--- START ---

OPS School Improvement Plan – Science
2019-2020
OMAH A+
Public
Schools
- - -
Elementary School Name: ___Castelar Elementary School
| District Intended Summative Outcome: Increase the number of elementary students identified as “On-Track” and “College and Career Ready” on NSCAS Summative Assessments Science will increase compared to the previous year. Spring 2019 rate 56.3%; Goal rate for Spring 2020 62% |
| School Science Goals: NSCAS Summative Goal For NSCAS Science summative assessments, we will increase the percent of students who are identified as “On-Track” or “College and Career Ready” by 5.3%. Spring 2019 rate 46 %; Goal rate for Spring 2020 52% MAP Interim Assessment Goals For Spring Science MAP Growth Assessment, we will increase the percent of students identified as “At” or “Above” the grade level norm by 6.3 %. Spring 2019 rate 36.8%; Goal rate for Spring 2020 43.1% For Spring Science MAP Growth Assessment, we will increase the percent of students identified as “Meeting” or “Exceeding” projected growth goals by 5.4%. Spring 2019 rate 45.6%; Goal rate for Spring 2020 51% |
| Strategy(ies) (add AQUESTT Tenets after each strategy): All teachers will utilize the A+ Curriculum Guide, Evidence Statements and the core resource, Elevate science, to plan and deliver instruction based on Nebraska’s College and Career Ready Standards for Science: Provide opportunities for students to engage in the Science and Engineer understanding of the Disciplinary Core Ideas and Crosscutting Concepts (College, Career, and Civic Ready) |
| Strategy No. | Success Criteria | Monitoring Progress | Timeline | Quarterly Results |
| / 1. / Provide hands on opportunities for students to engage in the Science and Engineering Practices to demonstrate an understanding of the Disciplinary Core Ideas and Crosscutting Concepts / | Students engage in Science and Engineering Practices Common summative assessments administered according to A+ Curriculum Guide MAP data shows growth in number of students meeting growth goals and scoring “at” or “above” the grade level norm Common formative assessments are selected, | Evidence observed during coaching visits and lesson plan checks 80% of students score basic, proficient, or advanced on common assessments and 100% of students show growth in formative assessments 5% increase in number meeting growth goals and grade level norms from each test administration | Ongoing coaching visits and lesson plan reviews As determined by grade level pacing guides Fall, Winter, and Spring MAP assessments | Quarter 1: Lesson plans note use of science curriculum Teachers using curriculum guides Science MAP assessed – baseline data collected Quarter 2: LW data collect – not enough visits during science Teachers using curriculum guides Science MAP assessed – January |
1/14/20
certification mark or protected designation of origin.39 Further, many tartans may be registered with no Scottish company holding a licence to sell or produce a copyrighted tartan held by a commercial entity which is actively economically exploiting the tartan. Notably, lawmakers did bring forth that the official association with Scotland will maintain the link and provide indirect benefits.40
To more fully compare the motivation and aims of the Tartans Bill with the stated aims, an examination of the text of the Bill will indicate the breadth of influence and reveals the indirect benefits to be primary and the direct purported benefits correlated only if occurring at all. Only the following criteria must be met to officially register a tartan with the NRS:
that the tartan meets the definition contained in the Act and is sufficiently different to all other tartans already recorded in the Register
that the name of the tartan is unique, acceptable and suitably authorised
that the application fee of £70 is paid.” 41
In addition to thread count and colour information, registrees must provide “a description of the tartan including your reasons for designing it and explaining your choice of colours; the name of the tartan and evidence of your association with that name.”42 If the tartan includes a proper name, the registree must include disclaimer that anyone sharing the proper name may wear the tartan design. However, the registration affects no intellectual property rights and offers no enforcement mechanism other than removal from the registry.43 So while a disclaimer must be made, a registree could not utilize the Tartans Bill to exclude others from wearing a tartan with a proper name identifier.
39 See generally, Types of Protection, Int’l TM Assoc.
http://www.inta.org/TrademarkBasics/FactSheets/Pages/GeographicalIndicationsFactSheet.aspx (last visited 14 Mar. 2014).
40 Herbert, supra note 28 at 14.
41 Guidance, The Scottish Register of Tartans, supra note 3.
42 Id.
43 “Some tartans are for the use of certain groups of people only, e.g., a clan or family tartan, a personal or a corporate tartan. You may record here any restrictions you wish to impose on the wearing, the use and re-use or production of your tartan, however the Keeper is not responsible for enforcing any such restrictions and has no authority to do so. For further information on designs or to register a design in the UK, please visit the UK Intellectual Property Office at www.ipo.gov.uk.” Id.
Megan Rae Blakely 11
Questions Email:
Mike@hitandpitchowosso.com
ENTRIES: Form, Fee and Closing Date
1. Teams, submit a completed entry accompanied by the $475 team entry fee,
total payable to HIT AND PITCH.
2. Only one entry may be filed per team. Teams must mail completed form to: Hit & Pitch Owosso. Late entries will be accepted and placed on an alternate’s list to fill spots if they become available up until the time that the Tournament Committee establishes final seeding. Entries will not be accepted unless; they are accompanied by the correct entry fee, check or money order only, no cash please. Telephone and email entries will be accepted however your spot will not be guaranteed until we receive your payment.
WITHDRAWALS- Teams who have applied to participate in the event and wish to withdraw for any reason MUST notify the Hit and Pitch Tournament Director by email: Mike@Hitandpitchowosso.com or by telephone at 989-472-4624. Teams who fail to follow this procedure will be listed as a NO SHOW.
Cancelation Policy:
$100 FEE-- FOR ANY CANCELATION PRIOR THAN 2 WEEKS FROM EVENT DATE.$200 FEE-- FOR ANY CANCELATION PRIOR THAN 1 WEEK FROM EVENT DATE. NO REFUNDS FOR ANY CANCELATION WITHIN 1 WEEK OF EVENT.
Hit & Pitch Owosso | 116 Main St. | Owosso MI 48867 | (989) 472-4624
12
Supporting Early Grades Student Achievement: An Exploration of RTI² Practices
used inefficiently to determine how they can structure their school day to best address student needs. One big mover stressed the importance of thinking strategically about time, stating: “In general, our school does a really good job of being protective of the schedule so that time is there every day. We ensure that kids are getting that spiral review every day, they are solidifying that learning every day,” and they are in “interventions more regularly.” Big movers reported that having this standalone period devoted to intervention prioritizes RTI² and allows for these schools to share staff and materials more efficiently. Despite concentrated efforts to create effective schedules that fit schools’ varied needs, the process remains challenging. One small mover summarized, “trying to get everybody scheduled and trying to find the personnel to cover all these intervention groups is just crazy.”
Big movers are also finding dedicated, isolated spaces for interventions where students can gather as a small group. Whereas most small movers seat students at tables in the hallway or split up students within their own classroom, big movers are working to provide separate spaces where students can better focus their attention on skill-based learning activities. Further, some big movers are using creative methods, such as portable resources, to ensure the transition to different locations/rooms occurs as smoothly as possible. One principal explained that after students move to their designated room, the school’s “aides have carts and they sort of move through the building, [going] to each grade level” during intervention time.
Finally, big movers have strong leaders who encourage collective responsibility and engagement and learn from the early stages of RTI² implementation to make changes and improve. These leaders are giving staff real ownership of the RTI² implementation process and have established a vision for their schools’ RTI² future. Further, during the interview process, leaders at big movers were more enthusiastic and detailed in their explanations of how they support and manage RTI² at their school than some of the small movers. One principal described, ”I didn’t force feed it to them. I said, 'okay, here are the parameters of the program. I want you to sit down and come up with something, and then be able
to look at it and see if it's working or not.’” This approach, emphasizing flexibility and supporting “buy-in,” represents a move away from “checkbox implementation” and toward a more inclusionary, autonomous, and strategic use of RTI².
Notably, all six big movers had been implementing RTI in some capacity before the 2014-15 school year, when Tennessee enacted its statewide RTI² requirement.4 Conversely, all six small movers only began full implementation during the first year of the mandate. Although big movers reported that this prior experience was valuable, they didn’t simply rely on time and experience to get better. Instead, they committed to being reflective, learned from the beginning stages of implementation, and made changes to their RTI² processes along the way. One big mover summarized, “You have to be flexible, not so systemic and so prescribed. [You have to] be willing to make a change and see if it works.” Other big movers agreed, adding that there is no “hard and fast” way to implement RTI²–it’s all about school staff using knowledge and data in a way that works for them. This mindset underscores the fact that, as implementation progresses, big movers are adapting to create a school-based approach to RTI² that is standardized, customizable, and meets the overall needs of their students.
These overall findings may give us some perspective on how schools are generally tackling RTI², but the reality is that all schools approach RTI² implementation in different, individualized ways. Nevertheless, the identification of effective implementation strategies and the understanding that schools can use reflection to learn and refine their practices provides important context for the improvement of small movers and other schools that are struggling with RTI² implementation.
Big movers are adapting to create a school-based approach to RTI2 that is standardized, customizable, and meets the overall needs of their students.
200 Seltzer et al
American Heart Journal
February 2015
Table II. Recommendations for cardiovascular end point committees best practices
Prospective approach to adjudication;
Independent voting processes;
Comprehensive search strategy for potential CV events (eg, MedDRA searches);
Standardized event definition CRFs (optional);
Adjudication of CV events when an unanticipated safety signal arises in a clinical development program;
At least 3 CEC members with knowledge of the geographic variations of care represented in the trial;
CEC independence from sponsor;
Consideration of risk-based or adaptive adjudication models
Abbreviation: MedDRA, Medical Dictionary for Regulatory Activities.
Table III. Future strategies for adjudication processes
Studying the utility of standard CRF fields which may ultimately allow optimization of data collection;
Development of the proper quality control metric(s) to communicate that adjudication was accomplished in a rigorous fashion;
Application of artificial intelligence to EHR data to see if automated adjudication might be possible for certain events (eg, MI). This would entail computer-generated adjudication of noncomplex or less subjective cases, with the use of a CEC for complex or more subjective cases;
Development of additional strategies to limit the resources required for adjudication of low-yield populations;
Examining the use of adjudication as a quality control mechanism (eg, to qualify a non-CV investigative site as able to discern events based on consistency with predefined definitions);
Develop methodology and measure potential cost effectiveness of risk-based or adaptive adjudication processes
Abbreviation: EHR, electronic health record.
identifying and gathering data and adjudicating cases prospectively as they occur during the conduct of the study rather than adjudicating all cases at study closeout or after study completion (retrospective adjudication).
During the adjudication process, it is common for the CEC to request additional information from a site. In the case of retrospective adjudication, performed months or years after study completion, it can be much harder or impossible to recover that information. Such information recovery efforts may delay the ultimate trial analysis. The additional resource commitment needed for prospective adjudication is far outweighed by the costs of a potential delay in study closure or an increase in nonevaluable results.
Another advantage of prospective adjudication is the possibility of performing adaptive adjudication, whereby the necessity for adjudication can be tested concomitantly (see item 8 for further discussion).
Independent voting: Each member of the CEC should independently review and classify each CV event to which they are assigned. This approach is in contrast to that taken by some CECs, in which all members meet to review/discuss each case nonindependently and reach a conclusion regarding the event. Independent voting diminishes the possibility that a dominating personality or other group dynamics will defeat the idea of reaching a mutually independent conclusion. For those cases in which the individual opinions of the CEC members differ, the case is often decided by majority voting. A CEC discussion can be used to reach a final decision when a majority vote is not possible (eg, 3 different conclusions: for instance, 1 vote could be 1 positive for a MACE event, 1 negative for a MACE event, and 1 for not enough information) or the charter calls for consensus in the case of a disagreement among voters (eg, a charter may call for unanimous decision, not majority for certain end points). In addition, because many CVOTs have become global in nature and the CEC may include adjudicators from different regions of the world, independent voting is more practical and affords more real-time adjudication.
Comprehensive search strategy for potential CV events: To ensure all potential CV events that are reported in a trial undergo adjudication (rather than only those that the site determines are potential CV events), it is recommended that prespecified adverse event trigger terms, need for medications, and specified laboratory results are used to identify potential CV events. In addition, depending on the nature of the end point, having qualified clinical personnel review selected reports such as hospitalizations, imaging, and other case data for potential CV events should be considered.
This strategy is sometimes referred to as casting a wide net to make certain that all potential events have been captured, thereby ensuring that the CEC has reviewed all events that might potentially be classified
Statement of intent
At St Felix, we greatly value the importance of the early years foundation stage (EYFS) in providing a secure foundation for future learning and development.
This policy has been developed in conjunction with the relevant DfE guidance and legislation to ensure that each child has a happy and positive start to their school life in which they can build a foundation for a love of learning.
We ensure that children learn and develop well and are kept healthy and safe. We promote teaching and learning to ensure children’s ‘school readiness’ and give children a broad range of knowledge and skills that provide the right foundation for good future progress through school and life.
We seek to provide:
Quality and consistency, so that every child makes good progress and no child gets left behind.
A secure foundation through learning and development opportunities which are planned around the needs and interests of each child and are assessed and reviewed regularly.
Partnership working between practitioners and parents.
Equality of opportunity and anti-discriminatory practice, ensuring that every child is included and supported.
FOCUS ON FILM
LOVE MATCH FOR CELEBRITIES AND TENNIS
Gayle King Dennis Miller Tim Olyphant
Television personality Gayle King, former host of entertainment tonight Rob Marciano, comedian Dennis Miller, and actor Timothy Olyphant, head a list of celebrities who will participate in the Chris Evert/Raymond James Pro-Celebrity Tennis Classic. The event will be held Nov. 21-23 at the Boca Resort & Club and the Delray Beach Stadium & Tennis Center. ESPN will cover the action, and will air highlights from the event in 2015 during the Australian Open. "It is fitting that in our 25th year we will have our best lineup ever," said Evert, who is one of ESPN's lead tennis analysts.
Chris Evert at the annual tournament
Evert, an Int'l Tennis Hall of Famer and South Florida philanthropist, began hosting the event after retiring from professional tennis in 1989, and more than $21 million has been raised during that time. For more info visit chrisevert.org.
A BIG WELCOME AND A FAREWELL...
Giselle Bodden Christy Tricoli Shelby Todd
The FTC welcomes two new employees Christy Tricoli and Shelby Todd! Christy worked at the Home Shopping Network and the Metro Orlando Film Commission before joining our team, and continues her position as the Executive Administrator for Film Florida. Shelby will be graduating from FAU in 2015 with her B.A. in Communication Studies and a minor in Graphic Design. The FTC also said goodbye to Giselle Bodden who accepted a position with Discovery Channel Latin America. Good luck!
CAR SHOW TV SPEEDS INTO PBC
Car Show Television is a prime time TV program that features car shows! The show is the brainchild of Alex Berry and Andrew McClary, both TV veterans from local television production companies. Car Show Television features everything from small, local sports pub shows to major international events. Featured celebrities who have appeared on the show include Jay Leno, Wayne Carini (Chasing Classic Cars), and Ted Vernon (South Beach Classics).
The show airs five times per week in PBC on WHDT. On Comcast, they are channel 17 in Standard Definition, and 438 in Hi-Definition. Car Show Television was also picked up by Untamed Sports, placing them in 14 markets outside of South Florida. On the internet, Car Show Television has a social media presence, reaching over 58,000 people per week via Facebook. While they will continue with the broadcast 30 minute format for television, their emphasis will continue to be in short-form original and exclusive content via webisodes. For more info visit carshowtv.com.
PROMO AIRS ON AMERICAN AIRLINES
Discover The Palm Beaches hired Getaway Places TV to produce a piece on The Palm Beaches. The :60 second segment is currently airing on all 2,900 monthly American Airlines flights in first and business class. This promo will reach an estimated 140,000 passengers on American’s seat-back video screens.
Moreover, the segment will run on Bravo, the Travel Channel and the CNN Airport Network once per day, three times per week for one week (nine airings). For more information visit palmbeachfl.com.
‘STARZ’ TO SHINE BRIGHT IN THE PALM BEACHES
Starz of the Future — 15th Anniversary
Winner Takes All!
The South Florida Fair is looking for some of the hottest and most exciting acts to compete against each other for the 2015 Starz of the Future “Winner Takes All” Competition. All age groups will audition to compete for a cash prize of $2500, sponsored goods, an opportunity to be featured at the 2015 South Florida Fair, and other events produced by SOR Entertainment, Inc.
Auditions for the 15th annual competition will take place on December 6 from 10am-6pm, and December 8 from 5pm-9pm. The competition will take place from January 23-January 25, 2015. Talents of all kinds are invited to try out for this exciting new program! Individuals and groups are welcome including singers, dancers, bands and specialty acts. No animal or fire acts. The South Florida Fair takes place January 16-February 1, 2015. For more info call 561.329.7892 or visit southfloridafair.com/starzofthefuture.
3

--- END ---

What to do -
As listed above, the lines from the line with "Table III. Future" to the line with "Development of additional" are to be echoed exactly, with both ends included and nothing added.

Completed task -
Table III. Future strategies for adjudication processes
Studying the utility of standard CRF fields which may ultimately allow optimization of data collection;
Development of the proper quality control metric(s) to communicate that adjudication was accomplished in a rigorous fashion;
Application of artificial intelligence to EHR data to see if automated adjudication might be possible for certain events (eg, MI). This would entail computer-generated adjudication of noncomplex or less subjective cases, with the use of a CEC for complex or more subjective cases;
Development of additional strategies to limit the resources required for adjudication of low-yield populations;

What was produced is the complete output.